======== 引用段落

台电k6你立功了

等了一年，还是停留在v2.11的固件上，英文就一渣排版。只能自己动手了

写了个英文排版的，两种排版方式，一是按最小破损度进行排版，最小破损度追求的是文章排版的整齐性，也就是行尾空格数目尽可能相等。这样外观上就会比较平整，当然，行尾的空格可以移到行内，使得每行刚好满足给定宽度。另一种是按最小行数进行排版。这种排版相当直观，就是把原文一个词一个词地放入一行中，当不能再放入时，就进行换行。

源码：

#!/usr/bin/env python
#encoding=utf8

#最小破损度排版
import sys

cache = {}
def cache_wrapper(func):
    global cache
    def cache_loader(*args):
        if args in cache:
            return cache[args]
        cache[args] = func(*args)
        return cache[args]
    return cache_loader

def min_cost_cache_wrapper(func):
    def loader(alist, jth):
        global cache
        if jth in cache:
            return cache[jth]
        cache[jth] = func(alist, jth)
        return cache[jth]
    return loader    

@cache_wrapper
def total_cost(jth_word):
    word_in_one_line = cost(0, jth_word) 
    if word_in_one_line != 2**32:
        return word_in_one_line
    cost_list = []
    for k in range(0, jth_word):
        cost_list.append(total_cost(k) + cost(k+1, jth_word))
    return min_cost(cost_list, jth_word)

@cache_wrapper
def cost(from_ith, to_jth):
    global linewidth
    global len_words
    result = linewidth - (to_jth - from_ith) - sum([len_words[k] for k in range(from_ith, to_jth + 1)])
    if result < 0:
        return 2**32
    return result*result

@min_cost_cache_wrapper
def min_cost(cost_list, jth_word):
    min_val = 2**32
    min_index = -1
    for index, cost in enumerate(cost_list):
        if min_val > cost:
            min_val = cost    
            min_index = index
    global choose
    choose[jth_word] = min_index
    return min_val

def print_paragraph(choose_dict):
    divided_points = get_divided_point(choose_dict)
    #print "divided_points: ", divided_points
    print_lines(divided_points)

def get_divided_point(choose_dict):
    global words
    #print "choose dict:", choose_dict
    word_index = len(words) - 1
    indexes = [word_index]
    while True:
        try:
            indexes.append(choose_dict[word_index])
            word_index = choose_dict[word_index]
        except KeyError:
            indexes.reverse()
            return indexes

def print_lines(indexes):
    pre = 0
    for i in indexes:
        #print "print words:(%d, %d)" %(pre, i)

================
======== 所给材料

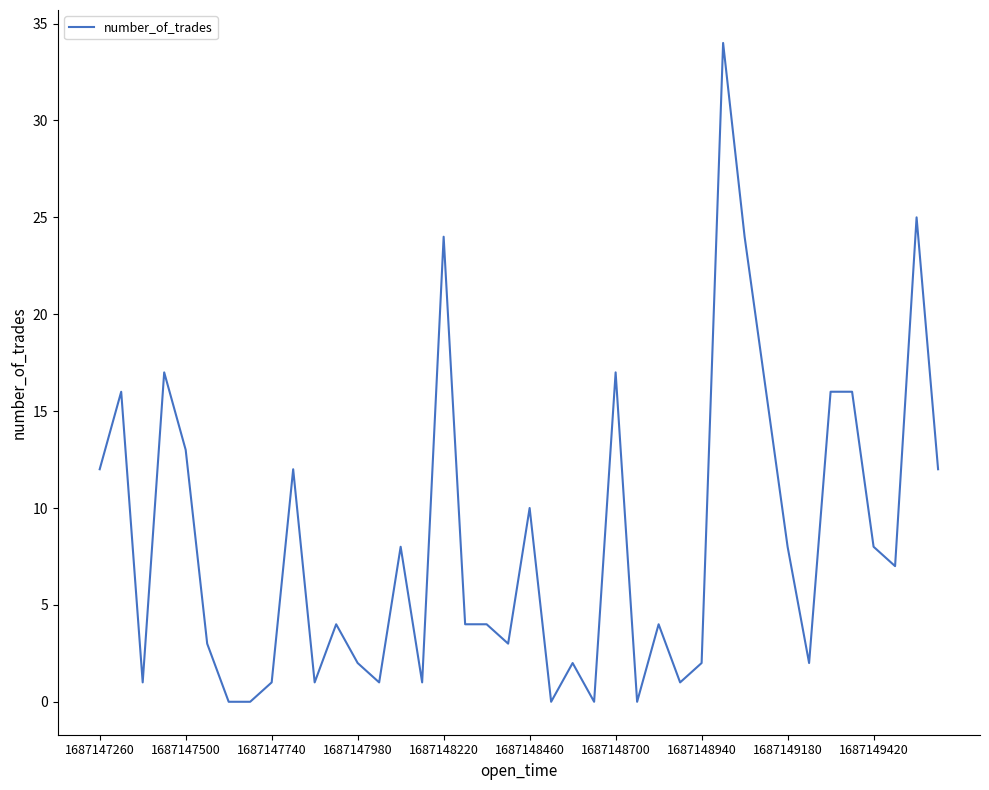

How many distinct data groups are displayed?

1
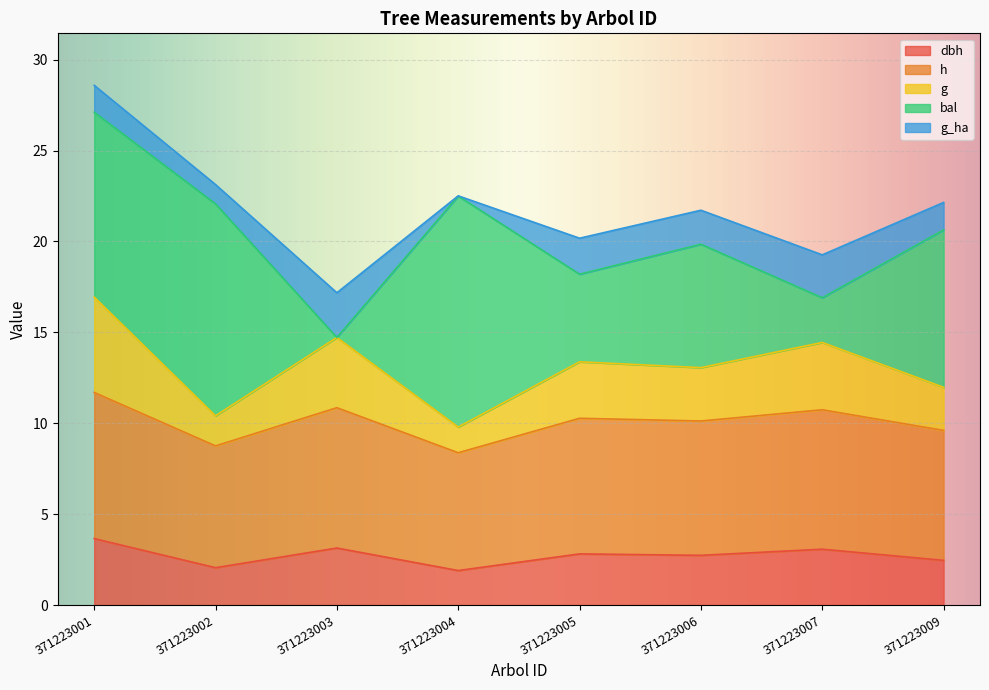

Between 371223007 and 371223001, which is larger?

371223001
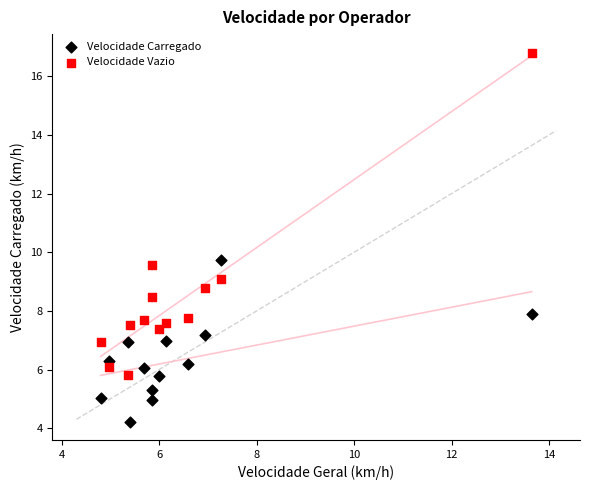

Which series reaches the maximum Y coordinate?

Velocidade Vazio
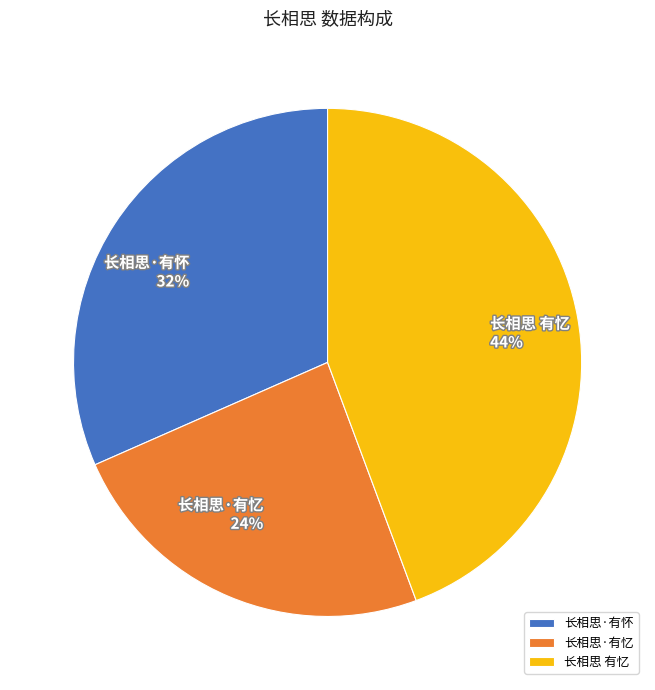

What is the largest slice in the pie chart?

长相思 有忆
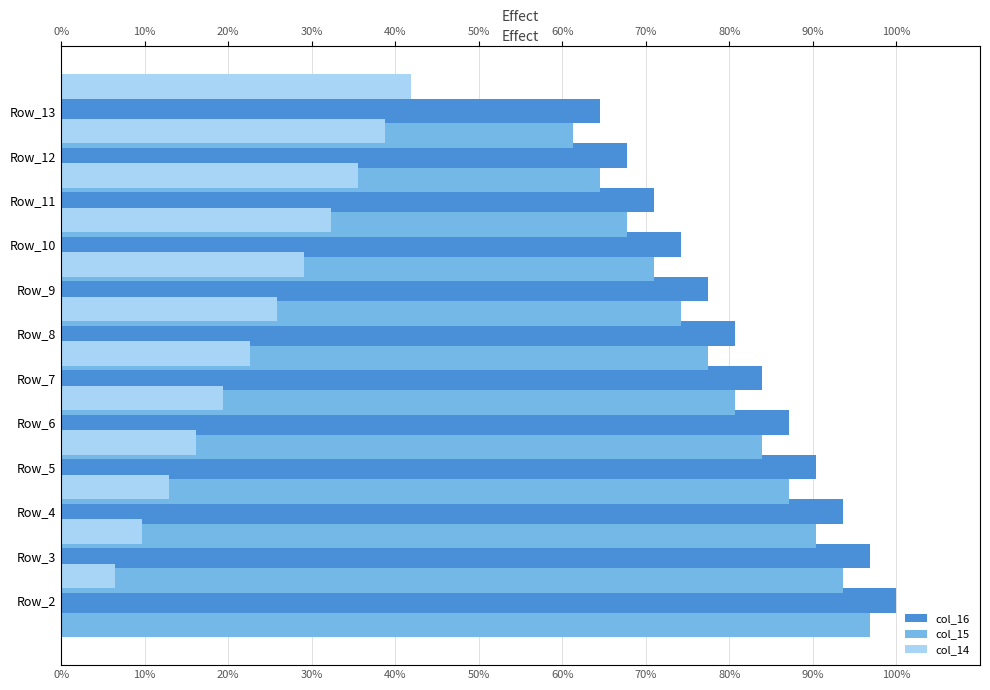

Is the value of col_14 at 40% greater than the value of col_15 at 40%?

No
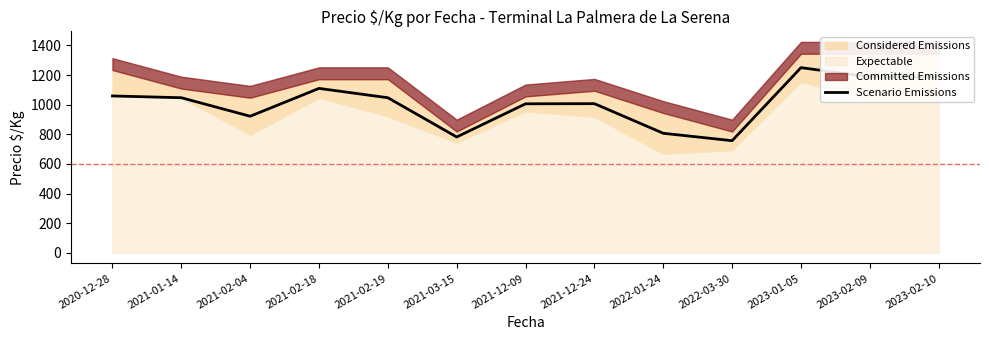

What is the greatest value displayed?

1250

================

• [书面任务]
把英文排版那篇帖子中从“return min_cost(cost_list, jth_word)”到“to_jth + 1)])”的这一段原样照抄出来。

• [答案如下]
return min_cost(cost_list, jth_word)

@cache_wrapper
def cost(from_ith, to_jth):
    global linewidth
    global len_words
    result = linewidth - (to_jth - from_ith) - sum([len_words[k] for k in range(from_ith, to_jth + 1)])